Saved entries
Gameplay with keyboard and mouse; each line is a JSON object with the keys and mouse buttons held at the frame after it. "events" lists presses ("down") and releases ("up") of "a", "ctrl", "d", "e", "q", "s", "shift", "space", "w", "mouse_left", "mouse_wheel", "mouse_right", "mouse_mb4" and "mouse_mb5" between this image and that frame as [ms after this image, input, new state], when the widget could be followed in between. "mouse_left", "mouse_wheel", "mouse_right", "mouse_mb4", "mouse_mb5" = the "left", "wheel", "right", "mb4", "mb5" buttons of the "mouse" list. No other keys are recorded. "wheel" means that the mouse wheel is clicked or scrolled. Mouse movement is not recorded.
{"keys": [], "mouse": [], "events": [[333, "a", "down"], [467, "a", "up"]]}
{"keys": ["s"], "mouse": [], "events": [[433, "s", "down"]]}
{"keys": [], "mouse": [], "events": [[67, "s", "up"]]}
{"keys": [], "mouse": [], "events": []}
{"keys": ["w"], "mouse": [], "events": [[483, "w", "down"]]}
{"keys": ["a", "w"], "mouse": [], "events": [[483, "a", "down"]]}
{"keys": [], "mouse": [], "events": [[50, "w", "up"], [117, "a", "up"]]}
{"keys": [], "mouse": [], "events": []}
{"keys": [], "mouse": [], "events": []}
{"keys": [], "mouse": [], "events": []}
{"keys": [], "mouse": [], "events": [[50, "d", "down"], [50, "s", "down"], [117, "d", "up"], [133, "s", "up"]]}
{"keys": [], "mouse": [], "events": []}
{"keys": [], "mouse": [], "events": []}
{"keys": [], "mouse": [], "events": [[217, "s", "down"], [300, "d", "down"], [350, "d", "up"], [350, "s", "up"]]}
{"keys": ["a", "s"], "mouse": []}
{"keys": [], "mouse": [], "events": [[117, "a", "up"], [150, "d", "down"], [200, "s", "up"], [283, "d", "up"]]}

== How to complete this task ==
Line count for the word "down": give the number of lines in the entries above that contain it, and nothing more.

== Answer for the task ==
8